Avec une constance et une répétition accablantes, Cédric Duroux ne nous épargne rien de ces rencontres, virtuelles surtout, mais qui n’en déclenchent pas moins une peur du sida irraisonnée. Nous suivons au fil des pages ces relations quotidiennes attendues ou provoquées sur le net, qui procurent une jouissance jamais heureuse et donc à réitérer, tant les corps sur les écrans se dérobent, tant le plaisir est triste ou plutôt insatisfaisant. L’émotion n’a pour manifestations que les signes corporels et, dans ce registre restreint, les souffrances se traduisent par les larmes, les maux de tête, les vomissements souvent associés à l’alcool. L’angoisse du sida, même lors de rapports virtuels, et la peur du jugement des parents comme de l’ensemble de la société tissent l’horizon d’un quotidien que l’on ne voudrait pas partager.

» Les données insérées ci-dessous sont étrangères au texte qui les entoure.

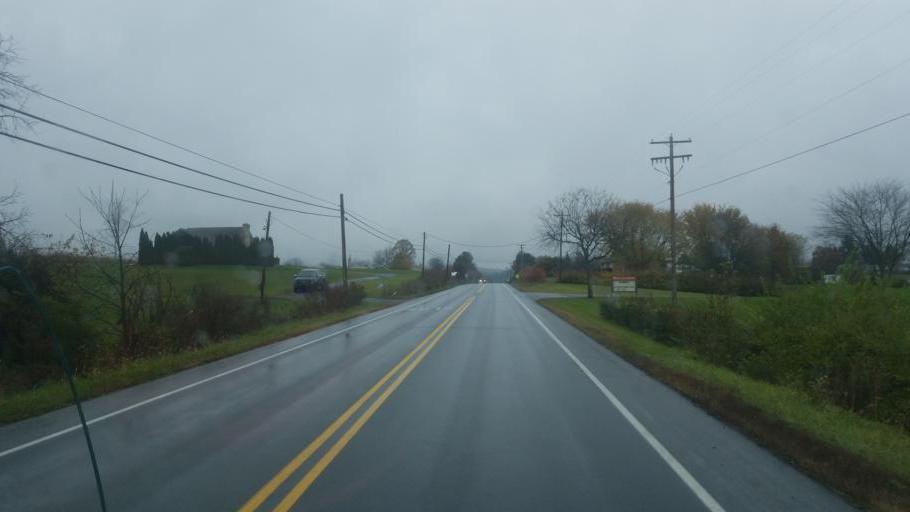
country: US
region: Pennsylvania
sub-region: Clinton County
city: Mill Hall
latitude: 41.0678
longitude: -77.6007
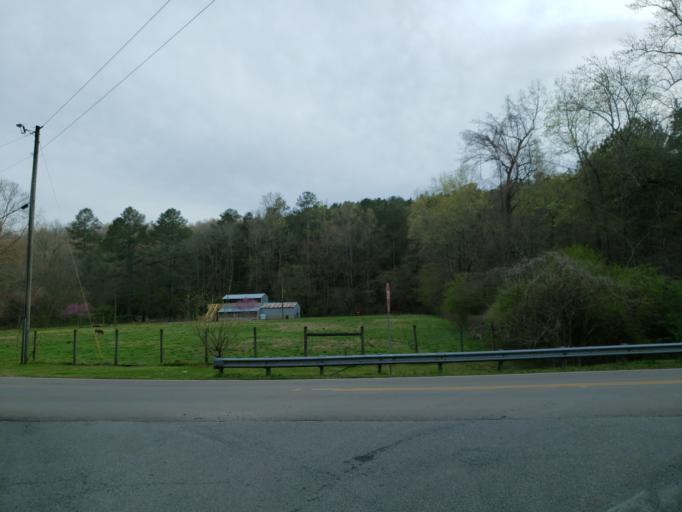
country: US
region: Georgia
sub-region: Pickens County
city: Nelson
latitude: 34.3818
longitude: -84.4274
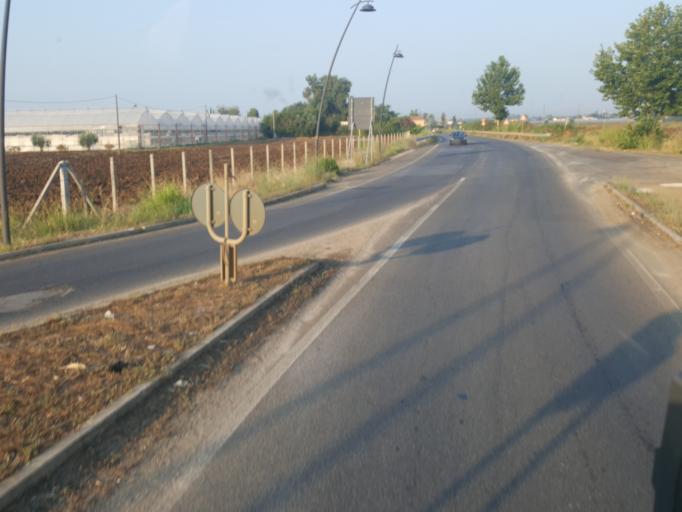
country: IT
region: Latium
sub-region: Provincia di Latina
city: Sezze Scalo
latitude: 41.4772
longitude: 13.0222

Dans l’univers de Lucian Freud, lors d’une visite à la Tate Modern Gallery, avec ses corps dévastés et douloureux, son atmosphère irrespirable de solitude, le jeune homme se reconnaît, sans pathos toutefois, car l’amitié et la solidarité sont manifestes et permettent de surmonter les épreuves d’une homosexualité jamais vraiment accomplie. Les rapports entre les amis du night-club paraissent calqués sur les campagnes de big hug tant prisées sur Facebook, touchent parfois la rue et créent des liens non plus virtuels mais bien réels – et furtifs. Le jeune homme qui s’attache aux anonymes connaît même la jalousie. À celui qu’il n’a jamais vu mais avec qui il partage des jeux sexuels le soir sur son ordinateur, il pose la question : « Sommes-nous un couple ? »

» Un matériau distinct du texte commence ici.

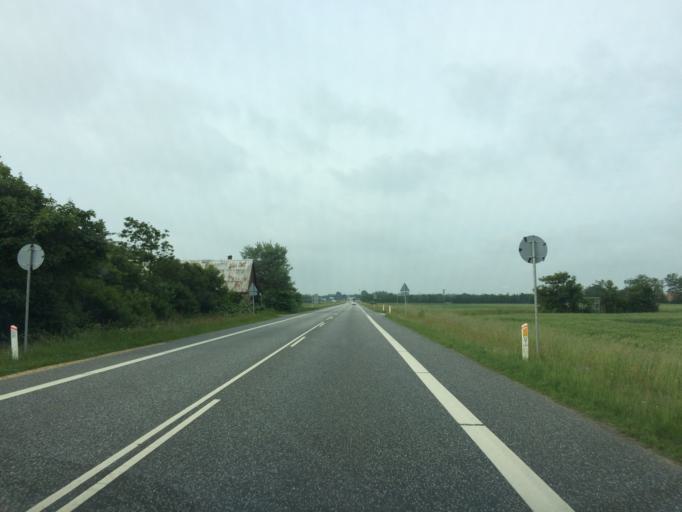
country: DK
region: Central Jutland
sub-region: Holstebro Kommune
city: Ulfborg
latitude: 56.2894
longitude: 8.3369
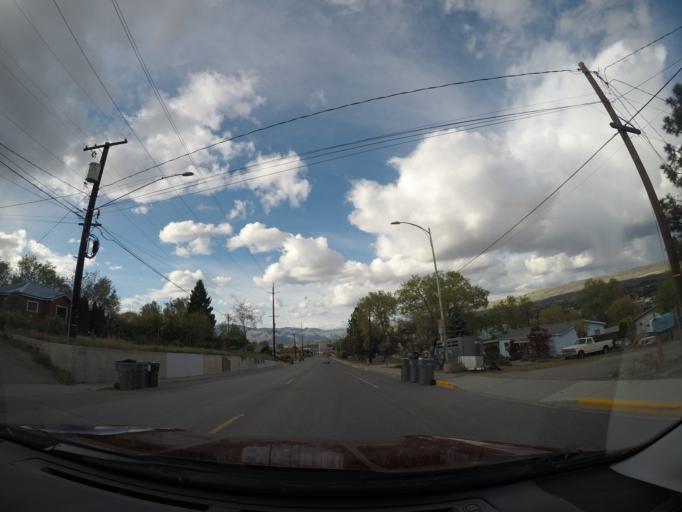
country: US
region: Washington
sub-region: Douglas County
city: East Wenatchee
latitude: 47.4062
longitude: -120.3030
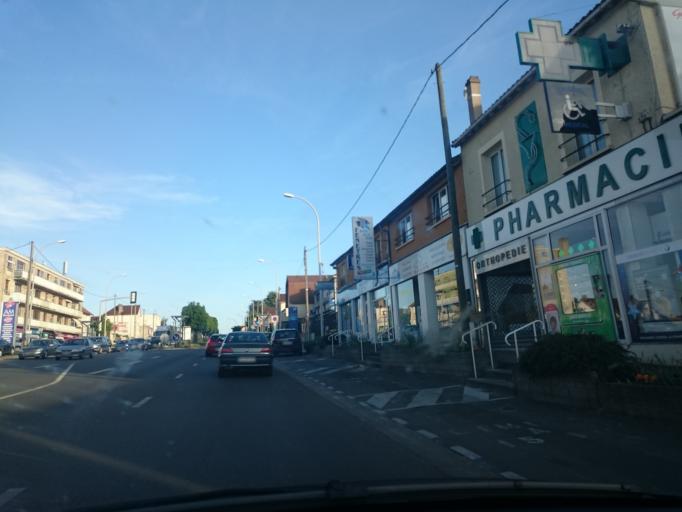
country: FR
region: Ile-de-France
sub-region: Departement de l'Essonne
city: Ris-Orangis
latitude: 48.6521
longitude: 2.4133
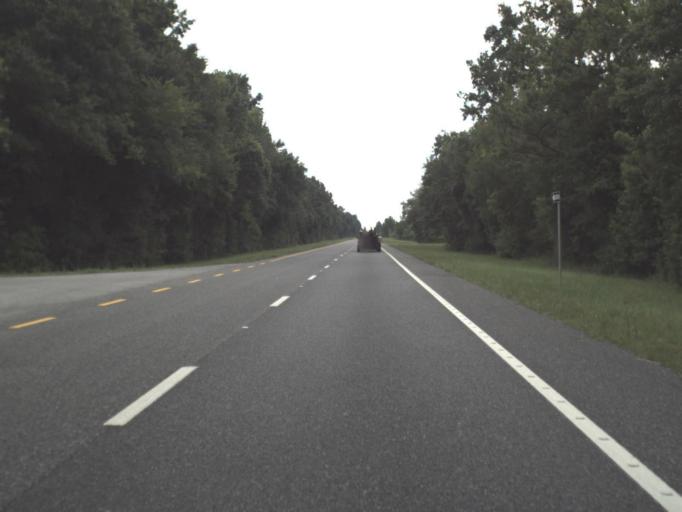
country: US
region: Florida
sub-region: Levy County
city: Williston Highlands
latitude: 29.2586
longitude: -82.7263
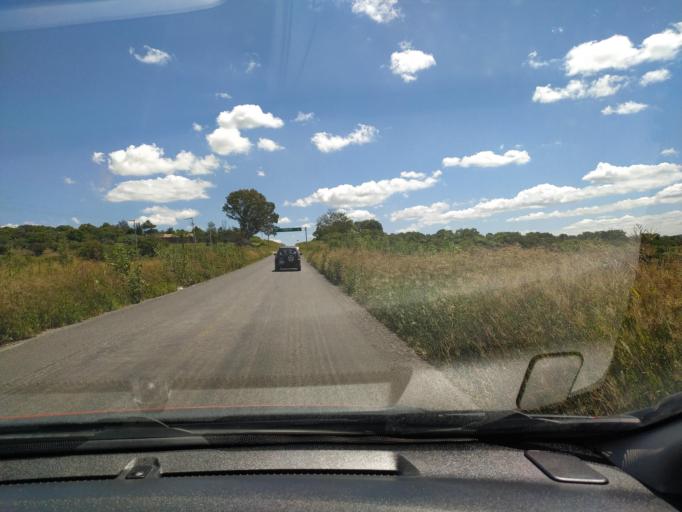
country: MX
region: Jalisco
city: San Julian
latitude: 21.0047
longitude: -102.1150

La dissociation entre sexualité et amour est fragile. En mettant trop de distance et en banalisant l’acte sexuel, le jeune homme cherche autre chose, qui peut-être conclura sa quête quand l’anonyme de passage en Europe partagera son lit et qu’il découvrira un visage, un regard et la tendresse. La grande perspicacité de l’auteur est de rester un observateur neutre, tout comme la langue qu’il emploie, descriptive, distante, à laquelle il mêle un anglais que l’on pourrait qualifier de « numérique » tant il reflète les pratiques linguistiques d’une génération connectée formant peut-être ainsi une novlangue ou, en tout cas, une langue partagée par les jeunes citadins. Ce roman, comme un laboratoire d’observation, nous laisse perplexes mais pourrait illustrer un chapitre de sociologie descriptive des mœurs contemporaines.

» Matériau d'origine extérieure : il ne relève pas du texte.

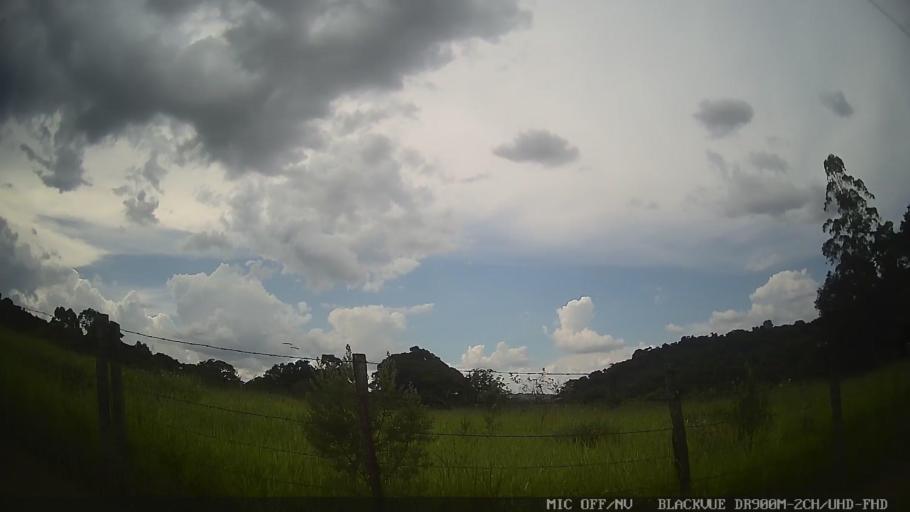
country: BR
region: Sao Paulo
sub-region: Atibaia
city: Atibaia
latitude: -23.1608
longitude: -46.5707
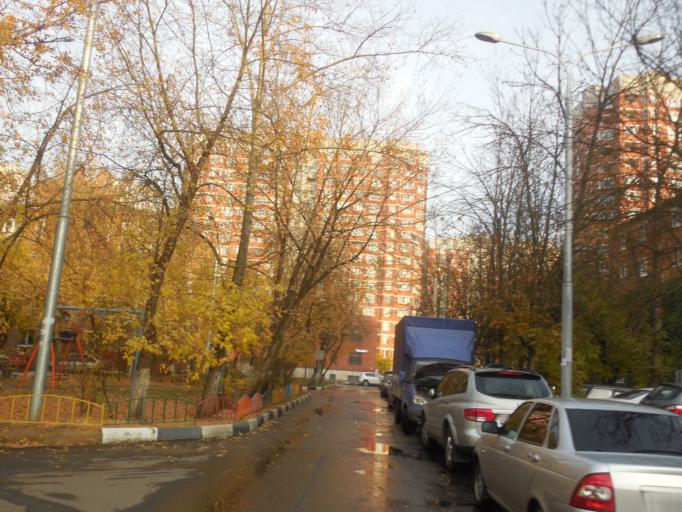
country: RU
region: Moskovskaya
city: Shcherbinka
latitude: 55.5008
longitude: 37.5668
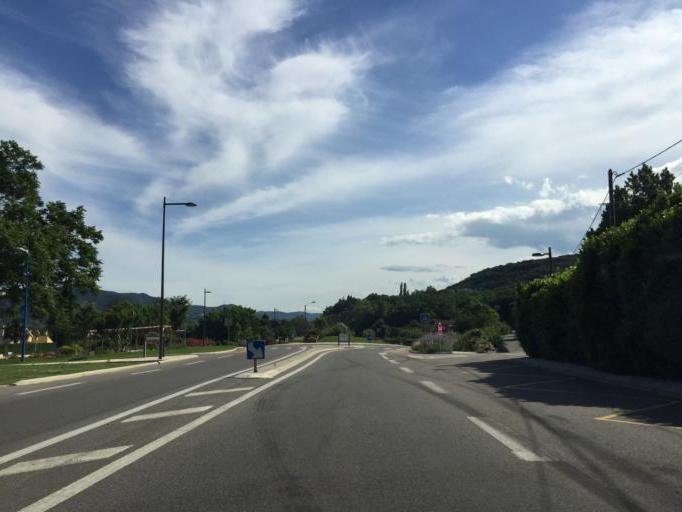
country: FR
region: Rhone-Alpes
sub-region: Departement de l'Ardeche
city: Le Pouzin
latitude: 44.7428
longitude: 4.7436
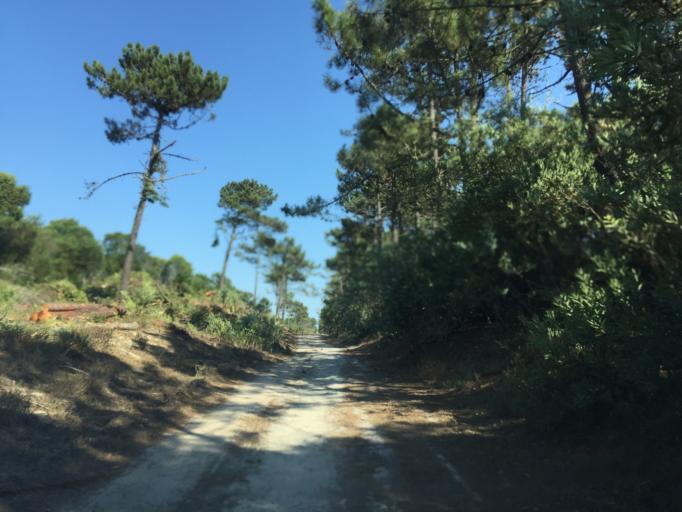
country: PT
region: Coimbra
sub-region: Figueira da Foz
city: Tavarede
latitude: 40.2631
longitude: -8.8620
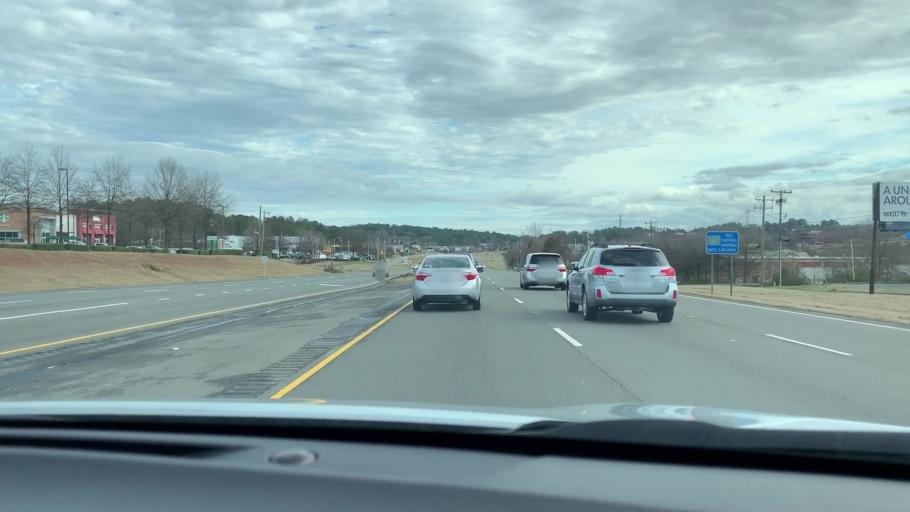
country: US
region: North Carolina
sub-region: Durham County
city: Durham
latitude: 35.9688
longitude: -78.9606
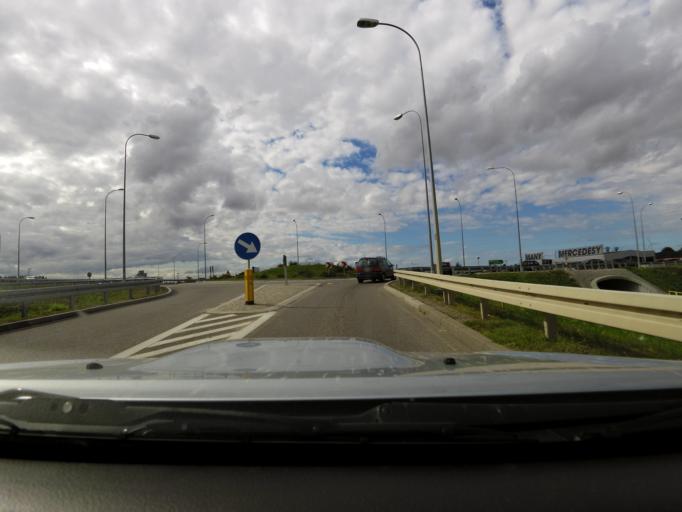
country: PL
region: Pomeranian Voivodeship
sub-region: Powiat nowodworski
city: Nowy Dwor Gdanski
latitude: 54.2135
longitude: 19.1056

Il laisse ouvertes bon nombre de questions auxquelles justement s’attelle la Correspondance indiscrète, qui nous fait revenir à une littérature somme toute classique. Cette correspondance entre deux écrivains a d’abord pour objet la littérature, et ensuite les modalités d’écriture de la vie sexuelle. Deux ou trois générations séparent les deux auteurs. Dominique Fernandez y écrit sa propre histoire intime, Arthur Dreyfus apprend le passé mais partage les mêmes références littéraires. Ce qui pouvait transparaître dans Porporino ou dans L’Étoile rose se dit ici avec les mots d’une souffrance et d’un opprobre aujourd’hui dépassés. Dominique Fernandez confie à son jeune interlocuteur : « Quel bonheur de vivre aujourd’hui ! » Pour s’en expliquer, il retrace, à travers l’histoire de tout un pan de la littérature, le long chemin de cette liberté nouvelle. Le jeune Arthur Dreyfus, qui a pu écrire Histoire de ma sexualité[2],enest une illustration. En connaisseur des auteurs ayant fait de la sexualité leur sujet central, le jeune écrivain, qui rompt avec l’abstraction sur la sexualité pour mettre des mots sur la vie corporelle d’un adolescent, analyse les procédés littéraires, de Georges Bataille à Hervé Guibert ou Tony Duvert, et se demande si un livre consacré à la sexualité est encore de la littérature, si la métaphore et le voile, la suggestion plutôt que la description, sont nécessaires à la dimension littéraire d’une œuvre.
La question récurrente oblige à penser la différence établie entre la littérature, son objet et le combat social qu’elle cherche à livrer. Peut-être est-ce la position générationnelle de Dominique Fernandez qui le fait pencher pour le détour plutôt que pour la description ; ainsi, il écrit : « Le roman de Laclos nous plairait-il autant si les liaisons dangereuses étaient des liaisons étalées ? » Il choisit « la voie oblique qui surprend », celle qui fait un écrivain. Il admire Jean Genet, sa fascination pour la beauté virile. C’est la littérature érotique qu’il préfère, celle « d’un Grec égaré en taule » et qui rejoint Platon dans sa célébration du beau. Pour finir, il concède que le partage de la vie intellectuelle avec ses compagnons était tout aussi nécessaire que le sexe – et, pourquoi pas, une forme d’amour. Le mot semble désuet, on ne sait plus ce qu’il évoque, mais il demeure pourtant l’horizon vers lequel tendre. Arthur Dreyfus refuse la coupure entre sexe et amour, elle perd son sens puisqu’il doit affronter un monde dans lequel « la chair n’est plus incarnée » et qui se mesure en pixels. Appartenant à la génération de Cédric Duroux, il rejoint la problématique du statut littéraire du sexe mais choisit une autre voie, car « au cru il faut ajouter une épice » pour le rendre comestible ! Dominique Fernandez écrit : « si nous pouvons faire n’importe quoi aujourd’hui, est-ce une raison pour dire tout ce que nous faisons ? » ; et il ajoute : « Après avoir été opprimé, le sexe nous opprime. » Arthur Dreyfus sait aussi qu’il « a voulu tout dire pour qu’il ne reste que les secrets ». Peut-être est-ce là l’ultime espace dévolu à la littérature.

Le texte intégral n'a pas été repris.